On the flip side of this disheartening finding was the teachers’ responses to the predicament. Regardless of their level of severity during the emergency remote teaching, 93 percent of the surveyed teachers reported willingness and readiness to provide extra tutorial and remedial sessions to those students who suffered from learning loss.

In-depth interviews with select teachers yielded insights on their resilience and dedication to their students. Most of them felt very concerned about their students’ changed behaviors and reduced capabilities due to the absence of face-to-face interactions. Some of the teachers who were teaching in the high-severity regions even went the extra mile by visiting their students’ homes to deliver the lessons and handouts.

In a nutshell, teachers’ resilience gives us hope for the future of education in Indonesia.

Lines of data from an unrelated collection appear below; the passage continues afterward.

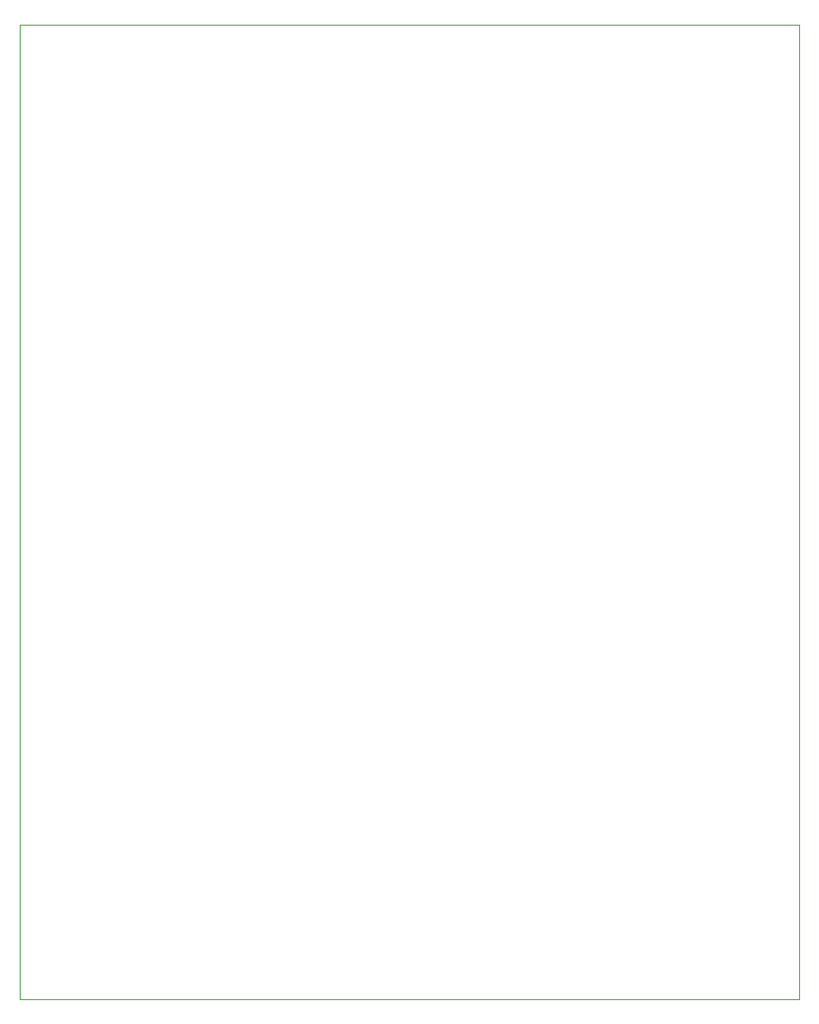
<source format=gbr>
%FSLAX46Y46*%
G04 Gerber Fmt 4.6, Leading zero omitted, Abs format (unit mm)*
G04 Created by KiCad (PCBNEW (2014-10-27 BZR 5228)-product) date 06/09/2015 06:20:01*
%MOMM*%
G01*
G04 APERTURE LIST*
%ADD10C,0.100000*%
G04 APERTURE END LIST*
D10*
X195000000Y-35000000D02*
X195000000Y-135000000D01*
X195000000Y-135000000D02*
X115000000Y-135000000D01*
X115000000Y-35000000D02*
X195000000Y-35000000D01*
X115000000Y-35000000D02*
X115000000Y-135000000D01*
M02*

</source>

It is still a long way before Indonesia has a high-quality teaching force. Yet, teachers’ resilience is a necessary start.

The first three of the five strategic directions for change as proposed by the International Commission on the Futures of Education directly relate to the teaching force.

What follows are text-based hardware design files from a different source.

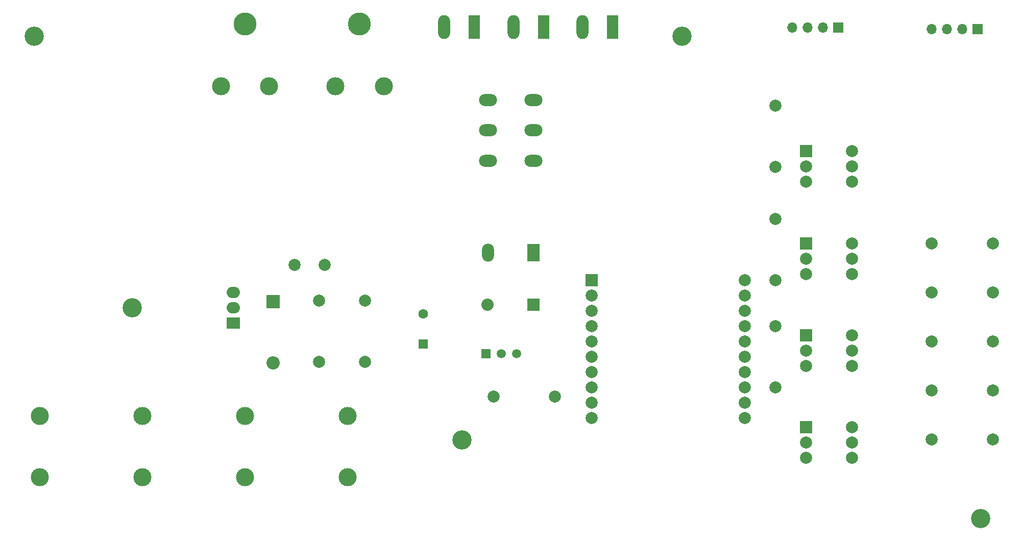
<source format=gbr>
%TF.GenerationSoftware,KiCad,Pcbnew,7.0.8*%
%TF.CreationDate,2025-06-27T13:17:33+01:00*%
%TF.ProjectId,PCB_Health,5043425f-4865-4616-9c74-682e6b696361,rev?*%
%TF.SameCoordinates,Original*%
%TF.FileFunction,Soldermask,Bot*%
%TF.FilePolarity,Negative*%
%FSLAX46Y46*%
G04 Gerber Fmt 4.6, Leading zero omitted, Abs format (unit mm)*
G04 Created by KiCad (PCBNEW 7.0.8) date 2025-06-27 13:17:33*
%MOMM*%
%LPD*%
G01*
G04 APERTURE LIST*
%ADD10C,2.000000*%
%ADD11C,3.800000*%
%ADD12C,3.000000*%
%ADD13R,1.980000X3.960000*%
%ADD14O,1.980000X3.960000*%
%ADD15R,2.000000X2.000000*%
%ADD16R,2.032000X2.032000*%
%ADD17O,2.032000X2.032000*%
%ADD18C,3.200000*%
%ADD19R,1.600000X1.600000*%
%ADD20C,1.600000*%
%ADD21O,3.000000X2.000000*%
%ADD22R,2.000000X3.000000*%
%ADD23O,2.000000X3.000000*%
%ADD24R,1.700000X1.700000*%
%ADD25O,1.700000X1.700000*%
%ADD26R,2.200000X2.200000*%
%ADD27O,2.200000X2.200000*%
%ADD28R,2.200000X1.900000*%
%ADD29O,2.200000X1.900000*%
%ADD30R,1.500000X1.500000*%
%ADD31C,1.500000*%
G04 APERTURE END LIST*
D10*
%TO.C,R6*%
X213868000Y-102616000D03*
X224028000Y-102616000D03*
%TD*%
D11*
%TO.C,TC2*%
X119000000Y-50000000D03*
D12*
X115000000Y-60300000D03*
X123000000Y-60300000D03*
%TD*%
D13*
%TO.C,J1*%
X138000000Y-50500000D03*
D14*
X133000000Y-50500000D03*
%TD*%
D10*
%TO.C,R4*%
X213868000Y-94488000D03*
X224028000Y-94488000D03*
%TD*%
%TO.C,R11*%
X119888000Y-106045000D03*
X119888000Y-95885000D03*
%TD*%
D15*
%TO.C,U1*%
X193040000Y-71064000D03*
D10*
X193040000Y-73604000D03*
X193040000Y-76144000D03*
X200660000Y-76144000D03*
X200660000Y-73604000D03*
X200660000Y-71064000D03*
%TD*%
D16*
%TO.C,D1*%
X147828000Y-96520000D03*
D17*
X140208000Y-96520000D03*
%TD*%
D18*
%TO.C,H1*%
X136000000Y-119000000D03*
%TD*%
D19*
%TO.C,C10*%
X129540000Y-103044000D03*
D20*
X129540000Y-98044000D03*
%TD*%
D10*
%TO.C,R3*%
X187960000Y-92456000D03*
X187960000Y-82296000D03*
%TD*%
D21*
%TO.C,K1*%
X147828000Y-67584000D03*
X147828000Y-72624000D03*
X147828000Y-62544000D03*
X140328000Y-67584000D03*
X140328000Y-72624000D03*
X140328000Y-62544000D03*
D22*
X147828000Y-87884000D03*
D23*
X140328000Y-87884000D03*
%TD*%
D10*
%TO.C,R9*%
X213868000Y-118872000D03*
X224028000Y-118872000D03*
%TD*%
D15*
%TO.C,U5*%
X193040000Y-101600000D03*
D10*
X193040000Y-104140000D03*
X193040000Y-106680000D03*
X200660000Y-106680000D03*
X200660000Y-104140000D03*
X200660000Y-101600000D03*
%TD*%
%TO.C,R2*%
X213868000Y-86360000D03*
X224028000Y-86360000D03*
%TD*%
D24*
%TO.C,J3*%
X198374000Y-50546000D03*
D25*
X195834000Y-50546000D03*
X193294000Y-50546000D03*
X190754000Y-50546000D03*
%TD*%
D10*
%TO.C,R1*%
X187960000Y-73660000D03*
X187960000Y-63500000D03*
%TD*%
D13*
%TO.C,J2*%
X161000000Y-50500000D03*
D14*
X156000000Y-50500000D03*
%TD*%
D13*
%TO.C,J5*%
X149500000Y-50500000D03*
D14*
X144500000Y-50500000D03*
%TD*%
D12*
%TO.C,F4*%
X66000000Y-115000000D03*
X66000000Y-125160000D03*
%TD*%
D26*
%TO.C,D2*%
X104648000Y-96012000D03*
D27*
X104648000Y-106172000D03*
%TD*%
D24*
%TO.C,J4*%
X221488000Y-50800000D03*
D25*
X218948000Y-50800000D03*
X216408000Y-50800000D03*
X213868000Y-50800000D03*
%TD*%
D10*
%TO.C,R5*%
X187960000Y-100076000D03*
X187960000Y-110236000D03*
%TD*%
D18*
%TO.C,H2*%
X222000000Y-132000000D03*
%TD*%
%TO.C,H1*%
X81280000Y-97028000D03*
%TD*%
D10*
%TO.C,R10*%
X112268000Y-106045000D03*
X112268000Y-95885000D03*
%TD*%
%TO.C,R7*%
X151384000Y-111760000D03*
X141224000Y-111760000D03*
%TD*%
D15*
%TO.C,U7*%
X193040000Y-116840000D03*
D10*
X193040000Y-119380000D03*
X193040000Y-121920000D03*
X200660000Y-121920000D03*
X200660000Y-119380000D03*
X200660000Y-116840000D03*
%TD*%
D15*
%TO.C,A1*%
X157480000Y-92440000D03*
D10*
X157480000Y-94980000D03*
X157480000Y-97520000D03*
X157480000Y-100060000D03*
X157480000Y-102600000D03*
X157480000Y-105140000D03*
X157480000Y-107680000D03*
X157480000Y-110220000D03*
X157480000Y-112760000D03*
X157480000Y-115300000D03*
X182880000Y-115300000D03*
X182880000Y-112760000D03*
X182880000Y-110220000D03*
X182880000Y-107680000D03*
X182880000Y-105140000D03*
X182880000Y-102600000D03*
X182880000Y-100060000D03*
X182880000Y-97520000D03*
X182880000Y-94980000D03*
X182880000Y-92440000D03*
%TD*%
D12*
%TO.C,F2*%
X100000000Y-115000000D03*
X100000000Y-125160000D03*
%TD*%
D28*
%TO.C,U6*%
X98044000Y-99568000D03*
D29*
X98044000Y-97028000D03*
X98044000Y-94488000D03*
%TD*%
D15*
%TO.C,U4*%
X193040000Y-86360000D03*
D10*
X193040000Y-88900000D03*
X193040000Y-91440000D03*
X200660000Y-91440000D03*
X200660000Y-88900000D03*
X200660000Y-86360000D03*
%TD*%
%TO.C,R8*%
X213868000Y-110744000D03*
X224028000Y-110744000D03*
%TD*%
D11*
%TO.C,TC1*%
X100000000Y-50000000D03*
D12*
X96000000Y-60300000D03*
X104000000Y-60300000D03*
%TD*%
D10*
%TO.C,C8*%
X108244000Y-89916000D03*
X113244000Y-89916000D03*
%TD*%
D18*
%TO.C,H4*%
X172500000Y-52000000D03*
%TD*%
D12*
%TO.C,F1*%
X83000000Y-115000000D03*
X83000000Y-125160000D03*
%TD*%
D30*
%TO.C,Q1*%
X139954000Y-104648000D03*
D31*
X142494000Y-104648000D03*
X145034000Y-104648000D03*
%TD*%
D12*
%TO.C,F3*%
X117000000Y-115000000D03*
X117000000Y-125160000D03*
%TD*%
D18*
%TO.C,H3*%
X65000000Y-52000000D03*
%TD*%
M02*

</source>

First, advancing inclusion through changes to educational cultures and practices that reduce competition and selection is urgently needed to make educational systems places where every student, regardless of their socioeconomic background, has an equal opportunity to thrive. A pedagogy of solidarity and collaboration should be the driving spirit to provide quality education for all children. Teachers in our study have expressed concerns and beliefs that their students should not be left behind and are willing to put in the extra hours to help them catch up.

The second direction has been met with the launch of the Freedom Curriculum by the Education, Culture, Research and Technology Ministry on Feb. 11. Curricula that focus more on connections than categories through interdisciplinary, intercultural and ecological approaches entail continuous teacher professional development. Teachers’ enduring resilience is potential social and cultural capital to develop their competence in order to set the Freedom Curriculum in motion. This leads us to the next direction change.

The third direction is clearly necessary as teachers need support to create transformative education. As a blessing in disguise, out of the pandemic school closures, communities of practice among teachers have evolved digitally, connecting teachers from various regions through the Teacher Professional Education (PPG) Program, Activator Teachers Program, the Education Ministry web-based Teachers Share platforms and a dozen other initiatives.

In sum, a pedagogy of cooperation and solidarity should start from the teachers before it can transform education into more just and sustainable futures for all children in Indonesia.

 ***

The writer is a professor at Widya Mandala Surabaya Catholic University, Surabaya, who obtained her PhD in education from Baylor University, Texas, the United States.